Катя подтвердила мои опасения – Суворов начал оформлять перевод уже давно. И в тот вечер, когда он приходил ко мне домой впервые в стельку пьяный оказался отправной точкой.
Катя занималась подготовкой его документов, поэтому я не знала.
Голова раскалывалась с самого утра и даже сладкий чай не помогал, а пить таблетки не рискнула, вдруг уже нельзя, ведь мне теперь надо думать не только о себе.
Марка на работе не оказалось, заболел, и мне пришлось признать неизбежное: цепочку через него передать не получится.
Сдалась же мне эта вещь, пускай остается…
Нет.
Паша едет в место, где даже жить опасно, не то, что границу охранять, и ему просто нельзя уезжать без своего оберега. Я должна ему ее отдать.
У Кати узнала, что его поезд отправляется вечером, с центрального вокзала. Едва дождалась конца рабочего дня и пулей полетела к машине, чтобы успеть до отправки.
Дорога по пробкам затянулась на лишних десять минут, и я уже волновалась, что не застану Суворова, поэтому, когда вбегала в здание вокзала к дверям, ведущим к платформам надежды, что увижу Пашу уже не было.
С дико колотящимся сердцем рванула по надземному переходу, выцепила нужную платформу и начала спускаться, пробегая глазами по толпе.
Прокляла неудобные туфли, убила ноги к чертям.
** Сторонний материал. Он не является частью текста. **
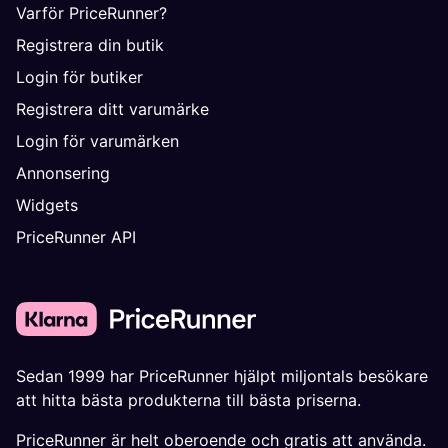
Varför PriceRunner?
Registrera din butik
Login för butiker
Registrera ditt varumärke
Login för varumärken
Annonsering
Widgets
PriceRunner API
Sedan 1999 har PriceRunner hjälpt miljontals besökare
att hitta bästa produkterna till bästa priserna.
PriceRunner är helt oberoende och gratis att använda.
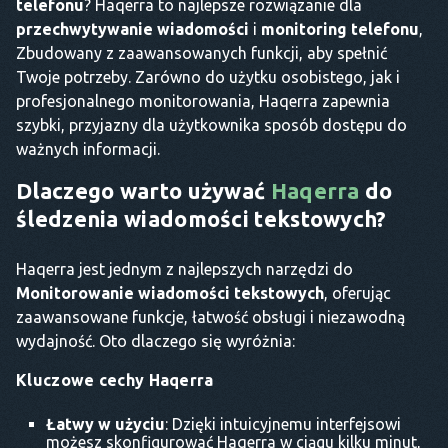
telefonu
? Haqerra to najlepsze rozwiązanie dla
przechwytywanie wiadomości
i
monitoring telefonu
,
Zbudowany z zaawansowanych funkcji, aby spełnić
Twoje potrzeby. Zarówno do użytku osobistego, jak i
profesjonalnego monitorowania, Haqerra zapewnia
szybki, przyjazny dla użytkownika sposób dostępu do
ważnych informacji.
Dlaczego warto używać
Haqerra
do
śledzenia wiadomości tekstowych?
Haqerra jest jednym z najlepszych narzędzi do
Monitorowanie wiadomości tekstowych
, oferując
zaawansowane funkcje, łatwość obsługi i niezawodną
wydajność. Oto dlaczego się wyróżnia:
Kluczowe cechy Haqerra
Łatwy w użyciu
: Dzięki intuicyjnemu interfejsowi
możesz skonfigurować Haqerra w ciągu kilku minut,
Узкая юбка тоже получила свою порцию ругательств, и я наконец подбежала к поезду, на котором должен отправляться Суворов.
Но знакомой фигуры нигде не было видно. Зато была другая, та, которую видеть я хотела бы в последнюю очередь.
Рыжая голова Даши Суворовой маячила в толпе, и я заметила, что девушка не одна, а с мужчиной в годах. Видимо отцом ее и Пашки. Сомнения отпали, когда он повернулся и я поразилась их с сыном похожести. Они оба рослые, широкоплечие, видные мужчины с выразительными чертами лица и прямыми, будто в самую душу смотрят, взглядами.
Суворов старший заметил меня, но отвел взгляд и перевел его на часы. Он не знает меня, лишь по работе пару раз пересекались. А вот Даша знает…
– Здравствуйте, – подошла к парочке, и оба повернулись к мне и тут же напряженно застыли. Суворов любопытно, но сдержанно, Даша откровенно недружелюбно, но я ее за это не винила. – Паша уже сел в поезд?
Дрожащими руками потянулась к сумочке, расстегивая кармашек, но молнию заело.
– Он отошел за сигаретами, – пояснил его отец и я нервно улыбнулась, пытаясь справиться с молнией. А может, то, что я не застала Пашку и есть знак?